In Blow-Up, the famous film version of a short-story written by Julio Cortázar, Antonioni put simply on stage something which must be considered as a key moment of photography and film-making.3

"A photogrpaher of the soul", "Fotograf der Seele”, was the comment in Die Chronik des Filmes, Berlin, 1986.We may add: of persons and things, of landscapes and paintings.

In the cover of a DVD edition for the German market, there is a comment by Michael Althen:

“If it is true that the greatness of a regisseur is based on the tenderness which he brings up to the world and the things therein, then the work of Antonioni belongs to the greatest of what the first century of cinema has contributed.”

 

What else? “Reality versus fiction, or versus the photographic perception (or biased reconstruction) of reality…”

At the same time: “The negative contains what has been captured by the camera…, the first “print” (positive) is a positive copy of the negative, but the next “prints” (blow up) are copies from a … copy.

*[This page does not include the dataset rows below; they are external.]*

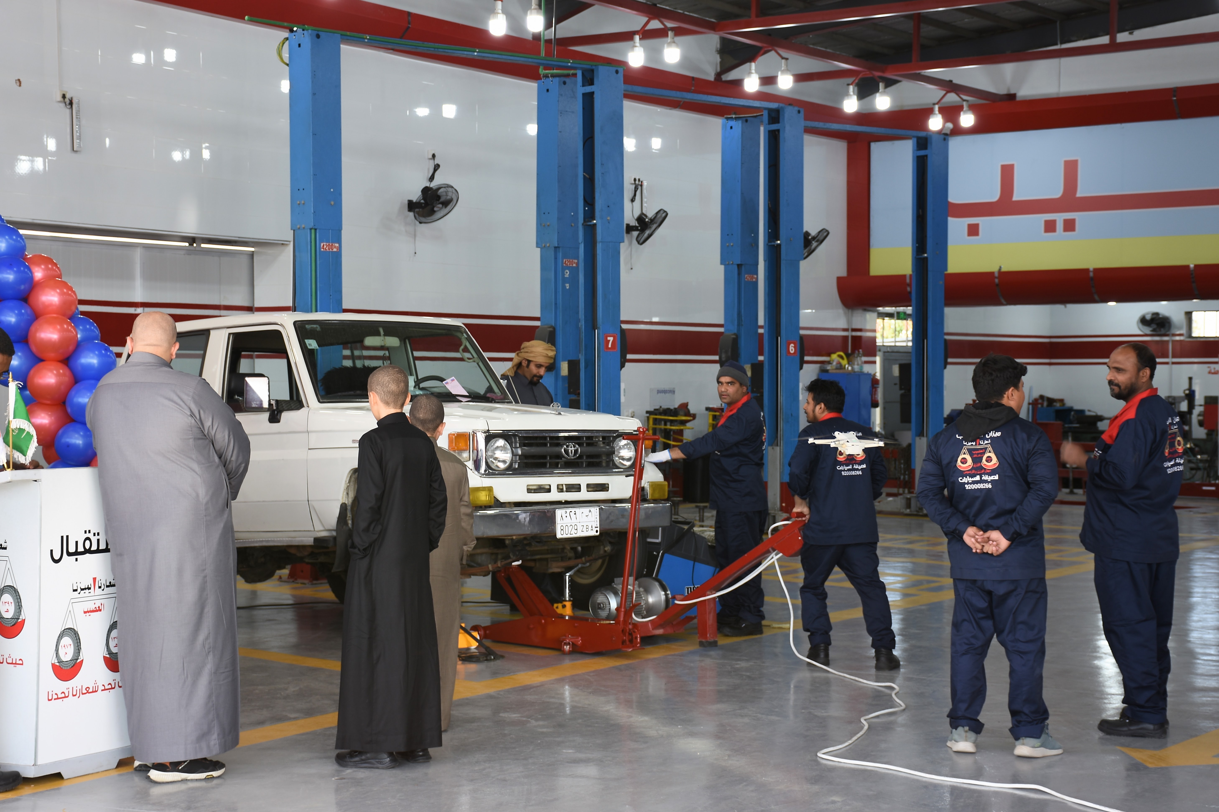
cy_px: 406
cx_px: 610
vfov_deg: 20.2
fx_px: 2285
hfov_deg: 29.9
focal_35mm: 68
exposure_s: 1/80
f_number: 4.5
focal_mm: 45
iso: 100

The furthest the blowing-up continues, the farthest the reality remains..    The more the photo becomes an "abstract painting"...

Also: “A photo is just one way of attempting to capture reality…”, “...of attempting to detain time...”

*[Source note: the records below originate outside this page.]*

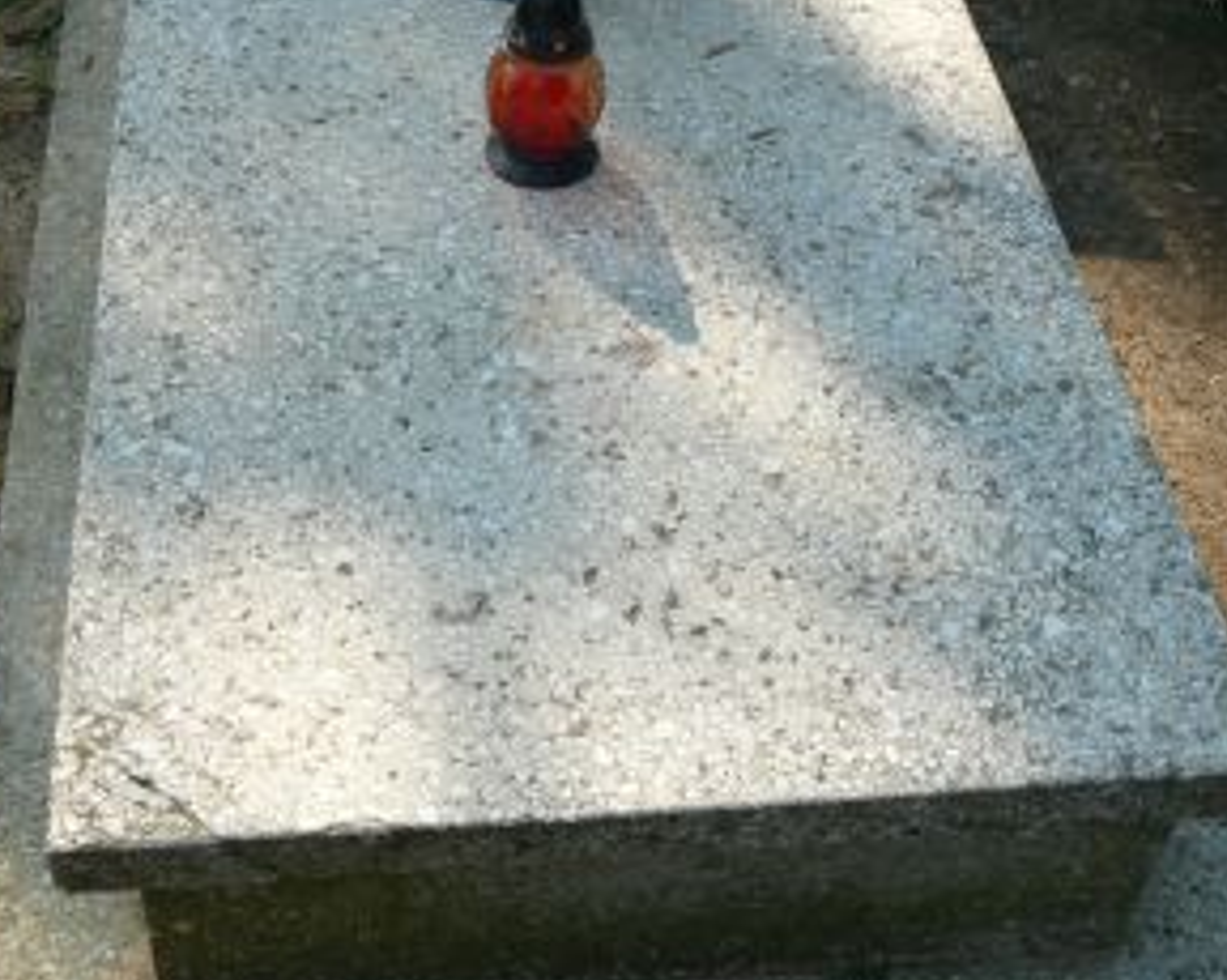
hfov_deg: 33.0
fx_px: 2069
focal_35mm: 57
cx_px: 567
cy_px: 192
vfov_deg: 26.2
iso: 100
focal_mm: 7.4
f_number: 5.6
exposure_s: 1/200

The mimics, who appear at the beginning, reappear at the end, coming to the park, where Thomas tries to understand what in fact did happen. They will “act” as if tennis balls and rackets were available, inviting Thomas to join the “fictionalised” game. Thomas does accept, “fiction can be understood as real, perhaps rather as an Ersatz des Wirklichen, a substitute of reality”. 

 

The greyness understood as an indecision between “reality” and “fiction”, as an indecision between “yes” and “no”. Thomas remains, so to speak, in the “grey”...

 

Final take: Thomas, alone with his camera, on the green. The sought-after, almost idolised fashion photographer is unable to decide whether what he saw on that very green was real, or whether it was just a construction of his imagination reverberated by the camera.


Sarah Miles (*1941), appears in a transparent red dress, the only woman in the whole film who wears such an attire, the woman whom Thomas secretly desires, perhaps...

One could assume that Antonioni took every step available to make the movie as “elusive” as possible, or perhaps rather he displayed his net of symbols (above all colours) as position-lights, so that everyone could risk his own interpretation. But is this a film to be interpreted? One example is the neon sign overlooking the park. What could that possibly mean?

 

It is important, because in the final scenes, Thomas will look at the sign, as if asking for an answer.

 


One possible interpretation is as follows:

“The camera's focus has been on Thomas. Now the camera's focus makes a quick shift so it includes the sign, as Thomas turns to look at it. The word in the sign doesn't make sense. Antonioni said he only put up the sign to provide light for the park's night scene and that he didn't want it to make sense to the audience. But I'm just not buying the construction of that huge neon sign only for the purpose of providing light.

One may, however, see in the sign a gun. If the letters are FOA, or FO and an inverted V, then the F is as a gun, the O as a finger on the trigger, and the A or inverted V is the target.”4

But this is a possibility, unverifiable. 

Antonioni was also a writer, at times using his “literary notes” as a way of reflecting back on his films. By chance I stumbled some three years ago onto a carefully edited German version of a collection of short-stories, “Chronik einer Liebe, die es nicht gab” (Chronic of a love which never existed). That is the German title, taken from one of the stories, as the original Italian edition carries “Quel Bowling sul Tevere”, 1983, on the front cover. The English edition added a sub-title “Tales of a Director”. 

 



In one of those stories, the first-person narrator refers to a woman by saying:

“She has a face, which I will never become tired of looking at. Everything in her was worth admiring.”5

The same can be said of Blow-Up: “We will never get tired of watching it, again and again. Everything there is admirable”.

Grazie Mille, Maestro.

Berlin, IX MMXXIII.


1Pg. 2.

2Pg. 7.

3Nachruf, Vollender der Formen. Christina Nord, TAZ, 01.08.2007.

5 Chronik einer Liebe, die es nie gab, Wagenbach, 2012, Pg. 97.